Document segment —
------------------------

A BBC reporter, a producer and a cameraman have been detained in North Korea and are being expelled from the country, the BBC has said.
Rupert Wingfield-Hayes, producer Maria Byrne and cameraman Matthew Goddard were detained on Friday as they were about to leave the reclusive communist state.
Mr Wingfield-Hayes was questioned for eight hours and made to sign a statement by North Korean officials, the corporation said.
The team has now been taken to the airport.
All three were in Pyongyang before the Workers Party Congress. They were accompanying a delegation of Nobel prize laureates on a research trip.
Another BBC journalist, Stephen Evans, the Seoul correspondent, is still in Pyongyang.
He said the North Korean leadership was displeased with their reports.
Mr Evans said Mr Wingfield-Hayes was singled out over some of his reports for TV and online.
Speaking live to Radio 4's Today program he said: "They were, as I understand, at the airport waiting to get on a flight.
"Just as they were about to board the flight, Rupert was held back.

------------------------

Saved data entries
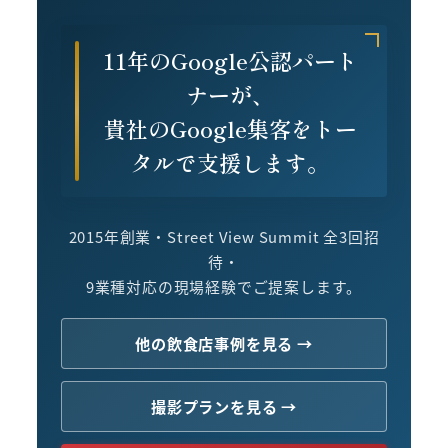
11年のGoogle公認パート
ナーが、
貴社のGoogle集客をトー
タルで支援します。
2015年創業・Street View Summit 全3回招
待・
9業種対応の現場経験でご提案します。
他の飲食店事例を見る →
撮影プランを見る →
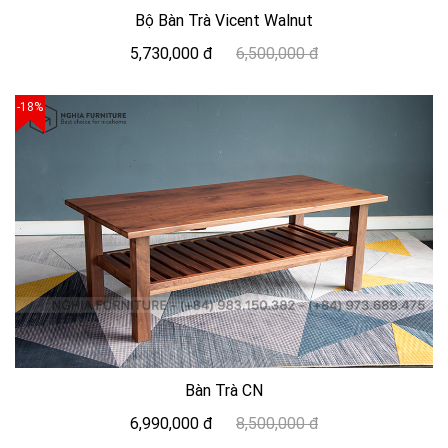
Bộ Bàn Trà Vicent Walnut
5,730,000 đ
6,500,000 đ
-18%
Bàn Trà CN
6,990,000 đ
8,500,000 đ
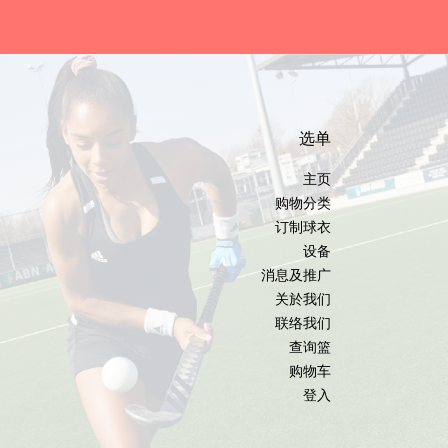
选单
主页
购物分类
订制球衣
设备
消息及推广
关於我们
联络我们
查询篮
购物车
登入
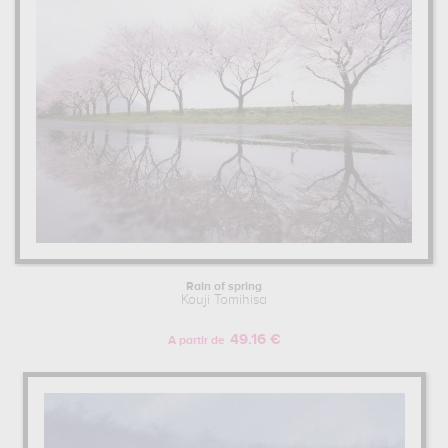
Rain of spring
Kouji Tomihisa
49.16 €
A partir de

------------------------

Work instruction 1 —
In the news report about the BBC team in North Korea, how long was Mr Wingfield-Hayes questioned?
Work instruction 2 —
Output the news report about the BBC team in North Korea from "All three were" up to and including "on a flight.".
Work instruction 3 —
Please continue the news report about the BBC team in North Korea from the point where it stops.
These entries come from a separate source.

Answer box 1 —
Eight hours.

Answer box 2 —
All three were in Pyongyang before the Workers Party Congress. They were accompanying a delegation of Nobel prize laureates on a research trip.
Another BBC journalist, Stephen Evans, the Seoul correspondent, is still in Pyongyang.
He said the North Korean leadership was displeased with their reports.
Mr Evans said Mr Wingfield-Hayes was singled out over some of his reports for TV and online.
Speaking live to Radio 4's Today program he said: "They were, as I understand, at the airport waiting to get on a flight.

Answer box 3 —
"He was then taken to a hotel, a separate hotel to where we were and interrogated for eight hours."
An interrogator told Mr Wingfield-Hayes he had been the official to prosecute Kenneth Bae - a Korean-American missionary who was sentenced to 15 years' hard labour in the country.
Mr Evans said that Mr Wingfield-Hayes was told to sign a confession confirming that his work had been inaccurate and the authorities were particularly concerned about two incidents.
In one, Mr Wingfield-Hayes had questioned whether a visit by VIPs to a hospital had been staged by the authorities to make it seem better than it was, and another one when a cameraman was asked to delete pictures.